> **DIRECTIONS**:
Every entry is to be reproduced word for word, but the images are not.

> **DATA IN THIS EXERCISE**:

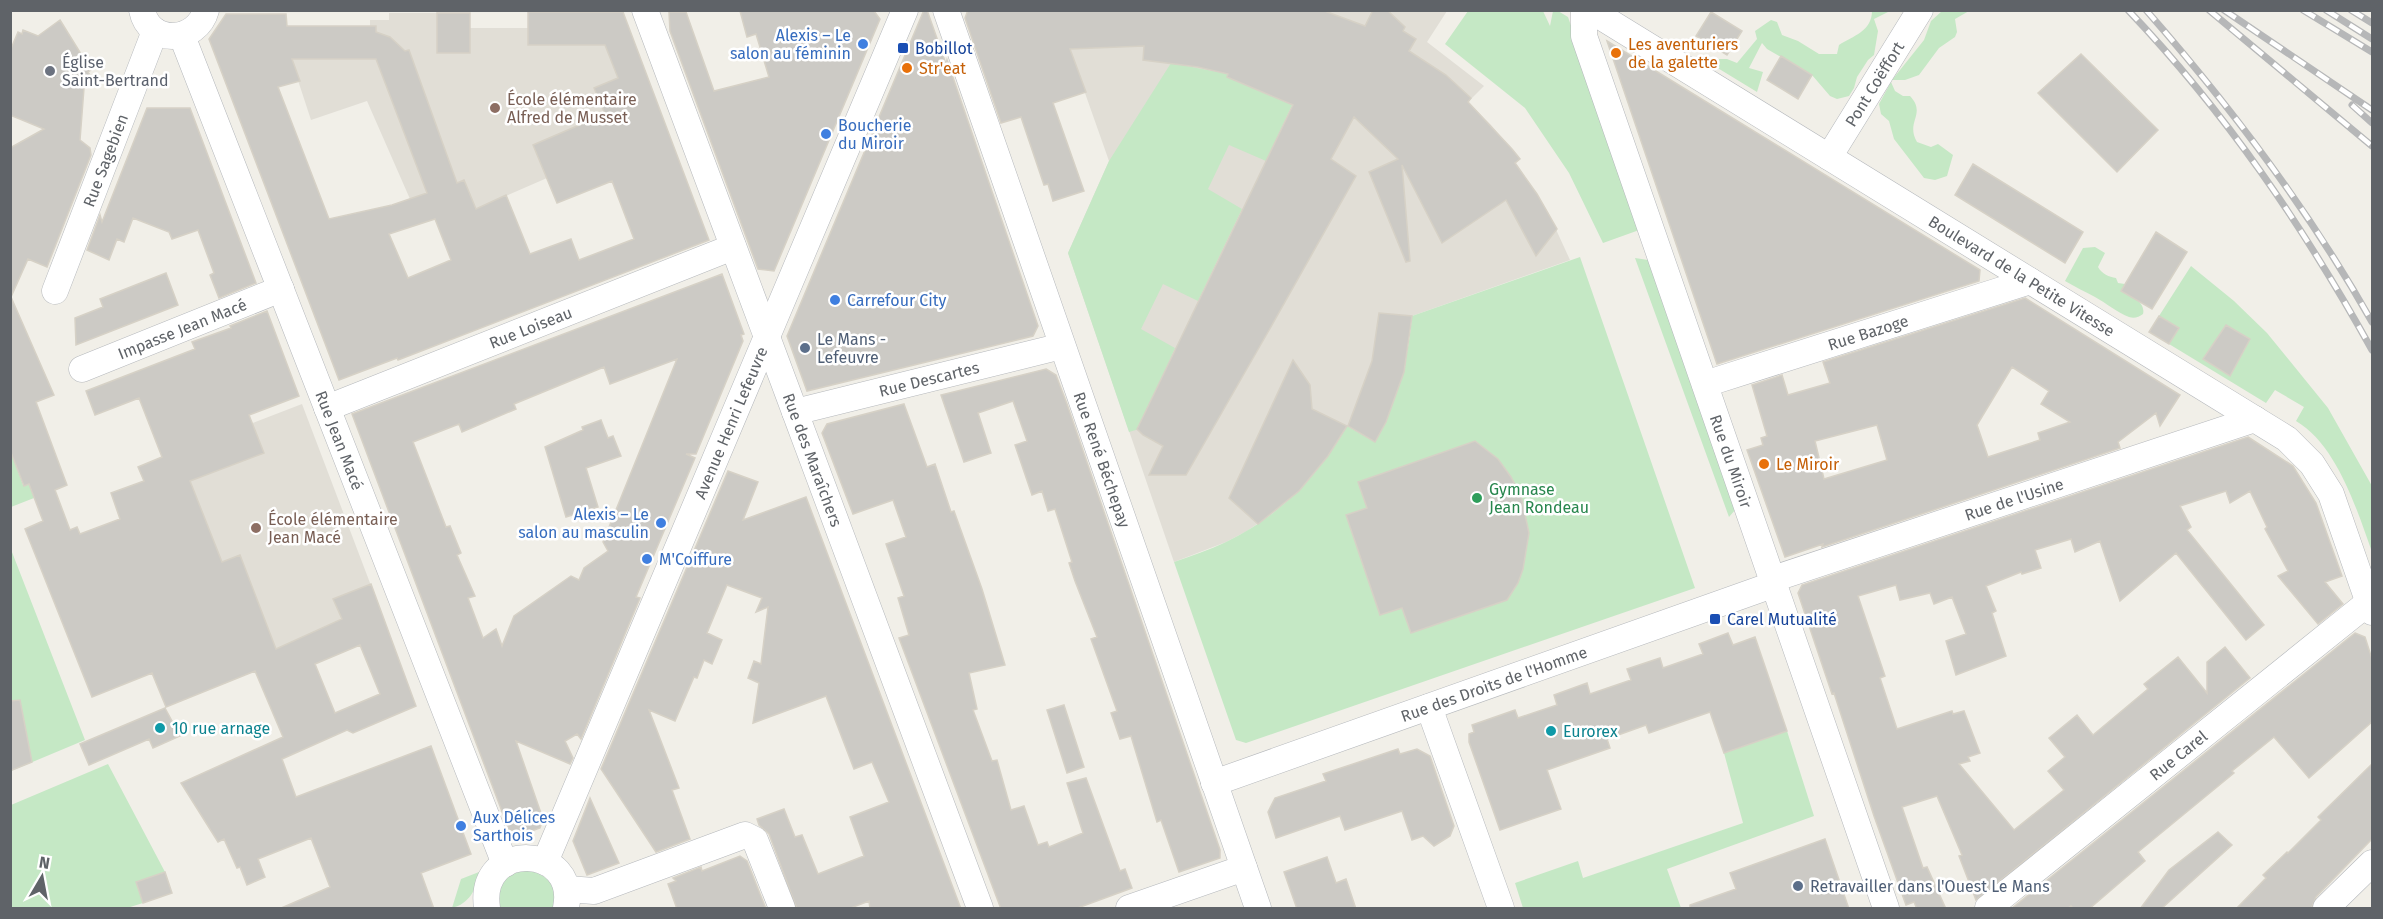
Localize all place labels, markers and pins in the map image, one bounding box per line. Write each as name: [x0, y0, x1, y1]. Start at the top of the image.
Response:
place label: Alexis – Le salon au féminin: [730, 26, 851, 63]
place label: Les aventuriers de la galette: [1628, 35, 1738, 72]
marker: Alexis – Le salon au féminin: [856, 37, 870, 51]
place label: Bobillot: [915, 39, 973, 58]
marker: Bobillot: [896, 41, 910, 55]
marker: Les aventuriers de la galette: [1609, 46, 1623, 60]
place label: Église Saint-Bertrand: [62, 52, 169, 90]
place label: Str'eat: [919, 59, 966, 78]
marker: Str'eat: [900, 61, 914, 75]
marker: Église Saint-Bertrand: [43, 64, 57, 78]
place label: École élémentaire Alfred de Musset: [507, 89, 637, 127]
marker: École élémentaire Alfred de Musset: [488, 101, 502, 115]
place label: Boucherie du Miroir: [838, 116, 912, 153]
marker: Boucherie du Miroir: [819, 127, 833, 141]
place label: Carrefour City: [847, 291, 947, 310]
marker: Carrefour City: [828, 293, 842, 307]
place label: Le Mans - Lefeuvre: [817, 330, 886, 367]
marker: Le Mans - Lefeuvre: [798, 341, 812, 355]
place label: Le Miroir: [1776, 455, 1840, 474]
marker: Le Miroir: [1757, 457, 1771, 471]
place label: Gymnase Jean Rondeau: [1489, 480, 1589, 517]
marker: Gymnase Jean Rondeau: [1470, 491, 1484, 505]
place label: Alexis – Le salon au masculin: [518, 505, 649, 542]
place label: École élémentaire Jean Macé: [268, 509, 398, 547]
marker: Alexis – Le salon au masculin: [654, 516, 668, 530]
marker: École élémentaire Jean Macé: [249, 521, 263, 535]
place label: M'Coiffure: [659, 550, 732, 569]
marker: M'Coiffure: [640, 552, 654, 566]
place label: Carel Mutualité: [1727, 610, 1837, 629]
marker: Carel Mutualité: [1708, 612, 1722, 626]
place label: 10 rue arnage: [172, 719, 270, 738]
marker: 10 rue arnage: [153, 721, 167, 735]
place label: Eurorex: [1563, 722, 1618, 741]
marker: Eurorex: [1544, 724, 1558, 738]
place label: Aux Délices Sarthois: [473, 808, 555, 845]
marker: Aux Délices Sarthois: [454, 819, 468, 833]
place label: Retravailler dans l'Ouest Le Mans: [1810, 877, 2050, 896]
marker: Retravailler dans l'Ouest Le Mans: [1791, 879, 1805, 893]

> **TASK RESULT**:
Localize all place labels, markers and pins in the map image, one bounding box per line. Write each as name: [x0, y0, x1, y1]. Start at the top of the image.
Response:
place label: Alexis – Le salon au féminin: [730, 26, 851, 63]
place label: Les aventuriers de la galette: [1628, 35, 1738, 72]
marker: Alexis – Le salon au féminin: [856, 37, 870, 51]
place label: Bobillot: [915, 39, 973, 58]
marker: Bobillot: [896, 41, 910, 55]
marker: Les aventuriers de la galette: [1609, 46, 1623, 60]
place label: Église Saint-Bertrand: [62, 52, 169, 90]
place label: Str'eat: [919, 59, 966, 78]
marker: Str'eat: [900, 61, 914, 75]
marker: Église Saint-Bertrand: [43, 64, 57, 78]
place label: École élémentaire Alfred de Musset: [507, 89, 637, 127]
marker: École élémentaire Alfred de Musset: [488, 101, 502, 115]
place label: Boucherie du Miroir: [838, 116, 912, 153]
marker: Boucherie du Miroir: [819, 127, 833, 141]
place label: Carrefour City: [847, 291, 947, 310]
marker: Carrefour City: [828, 293, 842, 307]
place label: Le Mans - Lefeuvre: [817, 330, 886, 367]
marker: Le Mans - Lefeuvre: [798, 341, 812, 355]
place label: Le Miroir: [1776, 455, 1840, 474]
marker: Le Miroir: [1757, 457, 1771, 471]
place label: Gymnase Jean Rondeau: [1489, 480, 1589, 517]
marker: Gymnase Jean Rondeau: [1470, 491, 1484, 505]
place label: Alexis – Le salon au masculin: [518, 505, 649, 542]
place label: École élémentaire Jean Macé: [268, 509, 398, 547]
marker: Alexis – Le salon au masculin: [654, 516, 668, 530]
marker: École élémentaire Jean Macé: [249, 521, 263, 535]
place label: M'Coiffure: [659, 550, 732, 569]
marker: M'Coiffure: [640, 552, 654, 566]
place label: Carel Mutualité: [1727, 610, 1837, 629]
marker: Carel Mutualité: [1708, 612, 1722, 626]
place label: 10 rue arnage: [172, 719, 270, 738]
marker: 10 rue arnage: [153, 721, 167, 735]
place label: Eurorex: [1563, 722, 1618, 741]
marker: Eurorex: [1544, 724, 1558, 738]
place label: Aux Délices Sarthois: [473, 808, 555, 845]
marker: Aux Délices Sarthois: [454, 819, 468, 833]
place label: Retravailler dans l'Ouest Le Mans: [1810, 877, 2050, 896]
marker: Retravailler dans l'Ouest Le Mans: [1791, 879, 1805, 893]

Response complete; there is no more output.